Autrefois ébéniste, Dany Placard, devenu réalisateur (domlebo, Chantal Archambault, Francis Faubert, Louis-Philippe Gingras, Tire le coyote), aborde sur « Parc’qui m’fallait » un sujet sensible : le rapport à l’argent. « J’avais eu des discussions avec quelqu’un de fortuné qui me disait : “T’es ben, toi, tu passes la fin de semaine avec tes chums, tu pars sur la brosse.” Mais quand je lui ai révélé mon salaire annuel, il m’a dit de lâcher ça, que ça n’avait pas de bon sens… Mais non, je ne lâcherai pas parce que c’est ça que je veux faire dans la vie, ça que j’aime le plus.
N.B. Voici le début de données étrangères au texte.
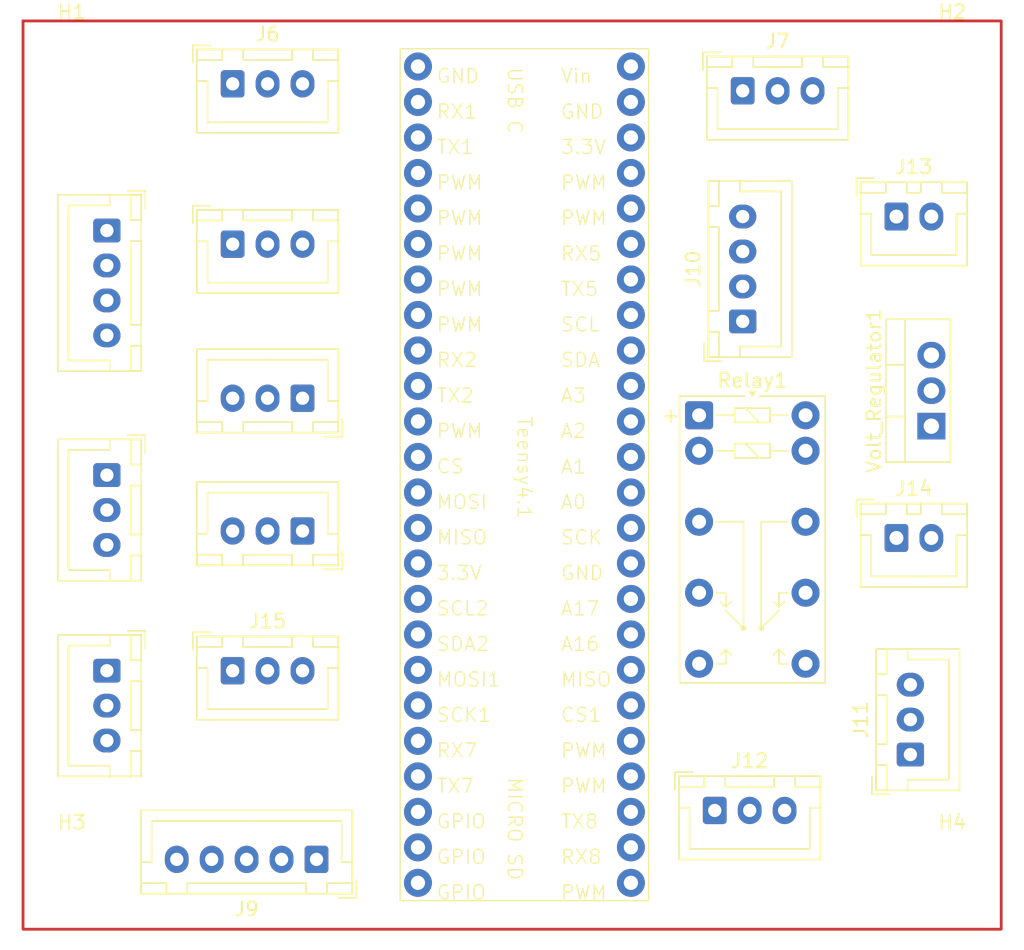
<source format=kicad_pcb>
(kicad_pcb
	(version 20241229)
	(generator "pcbnew")
	(generator_version "9.0")
	(general
		(thickness 1.6)
		(legacy_teardrops no)
	)
	(paper "A4")
	(layers
		(0 "F.Cu" signal)
		(2 "B.Cu" signal)
		(9 "F.Adhes" user "F.Adhesive")
		(11 "B.Adhes" user "B.Adhesive")
		(13 "F.Paste" user)
		(15 "B.Paste" user)
		(5 "F.SilkS" user "F.Silkscreen")
		(7 "B.SilkS" user "B.Silkscreen")
		(1 "F.Mask" user)
		(3 "B.Mask" user)
		(17 "Dwgs.User" user "User.Drawings")
		(19 "Cmts.User" user "User.Comments")
		(21 "Eco1.User" user "User.Eco1")
		(23 "Eco2.User" user "User.Eco2")
		(25 "Edge.Cuts" user)
		(27 "Margin" user)
		(31 "F.CrtYd" user "F.Courtyard")
		(29 "B.CrtYd" user "B.Courtyard")
		(35 "F.Fab" user)
		(33 "B.Fab" user)
		(39 "User.1" user)
		(41 "User.2" user)
		(43 "User.3" user)
		(45 "User.4" user)
	)
	(setup
		(pad_to_mask_clearance 0)
		(allow_soldermask_bridges_in_footprints no)
		(tenting front back)
		(pcbplotparams
			(layerselection 0x00000000_00000000_55555555_5755f5ff)
			(plot_on_all_layers_selection 0x00000000_00000000_00000000_00000000)
			(disableapertmacros no)
			(usegerberextensions no)
			(usegerberattributes yes)
			(usegerberadvancedattributes yes)
			(creategerberjobfile yes)
			(dashed_line_dash_ratio 12.000000)
			(dashed_line_gap_ratio 3.000000)
			(svgprecision 4)
			(plotframeref no)
			(mode 1)
			(useauxorigin no)
			(hpglpennumber 1)
			(hpglpenspeed 20)
			(hpglpendiameter 15.000000)
			(pdf_front_fp_property_popups yes)
			(pdf_back_fp_property_popups yes)
			(pdf_metadata yes)
			(pdf_single_document no)
			(dxfpolygonmode yes)
			(dxfimperialunits yes)
			(dxfusepcbnewfont yes)
			(psnegative no)
			(psa4output no)
			(plot_black_and_white yes)
			(sketchpadsonfab no)
			(plotpadnumbers no)
			(hidednponfab no)
			(sketchdnponfab yes)
			(crossoutdnponfab yes)
			(subtractmaskfromsilk no)
			(outputformat 1)
			(mirror no)
			(drillshape 1)
			(scaleselection 1)
			(outputdirectory "")
		)
	)
	(net 0 "")
	(net 1 "GND")
	(net 2 "+5V")
	(net 3 "VIN")
	(net 4 "Vehicle_On")
	(net 5 "unconnected-(Relay1-Pad12)")
	(net 6 "Net-(J14-Pin_2)")
	(net 7 "unconnected-(Relay1-Pad11)")
	(net 8 "Vehicle_Off")
	(net 9 "unconnected-(Relay1-Pad22)")
	(net 10 "Video_On")
	(net 11 "PWM_Servo3")
	(net 12 "unconnected-(Teensy4.1-TX5-Pad41)")
	(net 13 "unconnected-(Teensy4.1-MISO-Pad13)")
	(net 14 "unconnected-(Teensy4.1-MOSI-Pad12)")
	(net 15 "RX_LoRa")
	(net 16 "PWM_RC")
	(net 17 "PWM_Servo1")
	(net 18 "SCL_Sensor")
	(net 19 "unconnected-(Teensy4.1-MOSI1-Pad17)")
	(net 20 "unconnected-(Teensy4.1-A2-Pad37)")
	(net 21 "unconnected-(Teensy4.1-GND-Pad33)")
	(net 22 "RX_Video")
	(net 23 "unconnected-(Teensy4.1-TX8-Pad26)")
	(net 24 "unconnected-(Teensy4.1-SCL2-Pad15)")
	(net 25 "PWM_Servo7")
	(net 26 "unconnected-(Teensy4.1-3.3V-Pad14)")
	(net 27 "unconnected-(Teensy4.1-RX5-Pad42)")
	(net 28 "PWM_Servo2")
	(net 29 "unconnected-(Teensy4.1-TX7-Pad20)")
	(net 30 "unconnected-(Teensy4.1-MISO-Pad30)")
	(net 31 "unconnected-(Teensy4.1-SDA2-Pad16)")
	(net 32 "unconnected-(Teensy4.1-A1-Pad36)")
	(net 33 "unconnected-(Teensy4.1-A0-Pad35)")
	(net 34 "PWM_Servo5")
	(net 35 "unconnected-(Teensy4.1-A3-Pad38)")
	(net 36 "unconnected-(Teensy4.1-CS-Pad11)")
	(net 37 "unconnected-(Teensy4.1-A16-Pad31)")
	(net 38 "unconnected-(Teensy4.1-CS1-Pad29)")
	(net 39 "TX_Video")
	(net 40 "unconnected-(Teensy4.1-GPIO-Pad22)")
	(net 41 "unconnected-(Teensy4.1-RX7-Pad19)")
	(net 42 "unconnected-(Teensy4.1-RX8-Pad25)")
	(net 43 "SDA_Sensor")
	(net 44 "unconnected-(Teensy4.1-SCK1-Pad18)")
	(net 45 "PWM_Servo6")
	(net 46 "unconnected-(Teensy4.1-A17-Pad32)")
	(net 47 "TX_LoRa")
	(net 48 "unconnected-(Teensy4.1-SCK-Pad34)")
	(net 49 "Pi_On")
	(net 50 "unconnected-(Teensy4.1-PWM-Pad24)")
	(net 51 "unconnected-(Teensy4.1-GPIO-Pad23)")
	(net 52 "unconnected-(Teensy4.1-GPIO-Pad21)")
	(net 53 "+3.3V")
	(net 54 "PWM_Servo4")
	(net 55 "unconnected-(Relay1-Pad14)")
	(footprint "Connector_JST:JST_XH_B4B-XH-A_1x04_P2.50mm_Vertical" (layer "F.Cu") (at 100 119.5 90))
	(footprint "Connector_JST:JST_XH_B3B-XH-A_1x03_P2.50mm_Vertical" (layer "F.Cu") (at 54.5 130.5 -90))
	(footprint "Connector_JST:JST_XH_B2B-XH-A_1x02_P2.50mm_Vertical" (layer "F.Cu") (at 111 112))
	(footprint "Connector_JST:JST_XH_B3B-XH-A_1x03_P2.50mm_Vertical" (layer "F.Cu") (at 63.5 144.5))
	(footprint "Connector_JST:JST_XH_B3B-XH-A_1x03_P2.50mm_Vertical" (layer "F.Cu") (at 100 103))
	(footprint "Connector_JST:JST_XH_B5B-XH-A_1x05_P2.50mm_Vertical" (layer "F.Cu") (at 69.5 158 180))
	(footprint "MountingHole:MountingHole_3.2mm_M3" (layer "F.Cu") (at 52 159.5))
	(footprint "Connector_JST:JST_XH_B3B-XH-A_1x03_P2.50mm_Vertical" (layer "F.Cu") (at 98 154.5))
	(footprint "Relay_THT:Relay_DPDT_Omron_G6AK" (layer "F.Cu") (at 96.88 126.22))
	(footprint "Connector_JST:JST_XH_B3B-XH-A_1x03_P2.50mm_Vertical" (layer "F.Cu") (at 112 150.5 90))
	(footprint "Connector_JST:JST_XH_B3B-XH-A_1x03_P2.50mm_Vertical" (layer "F.Cu") (at 63.5 102.5))
	(footprint "MountingHole:MountingHole_3.2mm_M3" (layer "F.Cu") (at 115 159.5))
	(footprint "Connector_JST:JST_XH_B4B-XH-A_1x04_P2.50mm_Vertical" (layer "F.Cu") (at 54.5 113 -90))
	(footprint "Connector_JST:JST_XH_B3B-XH-A_1x03_P2.50mm_Vertical" (layer "F.Cu") (at 68.5 134.5 180))
	(footprint "Connector_JST:JST_XH_B3B-XH-A_1x03_P2.50mm_Vertical" (layer "F.Cu") (at 63.5 113.975))
	(footprint "MountingHole:MountingHole_3.2mm_M3" (layer "F.Cu") (at 52 101.5))
	(footprint "Package_TO_SOT_THT:TO-220-3_Vertical" (layer "F.Cu") (at 113.5 127 90))
	(footprint "Connector_JST:JST_XH_B2B-XH-A_1x02_P2.50mm_Vertical" (layer "F.Cu") (at 111 135))
	(footprint "Connector_JST:JST_XH_B3B-XH-A_1x03_P2.50mm_Vertical" (layer "F.Cu") (at 54.5 144.5 -90))
	(footprint "Breakout Boards:Teensy_4.1" (layer "F.Cu") (at 84.38 130.47))
	(footprint "MountingHole:MountingHole_3.2mm_M3" (layer "F.Cu") (at 115 101.5))
	(footprint "Connector_JST:JST_XH_B3B-XH-A_1x03_P2.50mm_Vertical" (layer "F.Cu") (at 68.5 125 180))
	(gr_rect
		(start 48.5 98)
		(end 118.5 163)
		(stroke
			(width 0.2)
			(type default)
		)
		(fill no)
		(layer "F.Cu")
		(net 1)
		(uuid "5c0b9397-1e63-4ba2-bd1d-e94eb911b7e0")
	)
	(embedded_fonts no)
)

</source>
Dans cette chanson, je révèle mes états d’âme par rapport à mon métier et à la vie que je mène. C’est une chanson assez sombre, par moments négative, mais elle finit bien : avec l’amour. C’était la première fois que je m’exposais ainsi. Ensuite, les chansons plus personnelles me sont venues, comme si “Parc’qui m’fallait” avait ouvert la porte, » confie celui qui se dit inspiré par les trajectoires de Louis-Jean Cormier, de Julien Mineau et d’Olivier Langevin.

Cette prise de parole intègre et sans compromis, on risque de la retrouver sur des albums présentement en incubation. Le Printemps érable a réveillé quelque chose qui demande à éclore, à être dit et chanté. Monsieur Placard n’a pas tout dit. On n’en a pas fini avec lui et c’est tant mieux.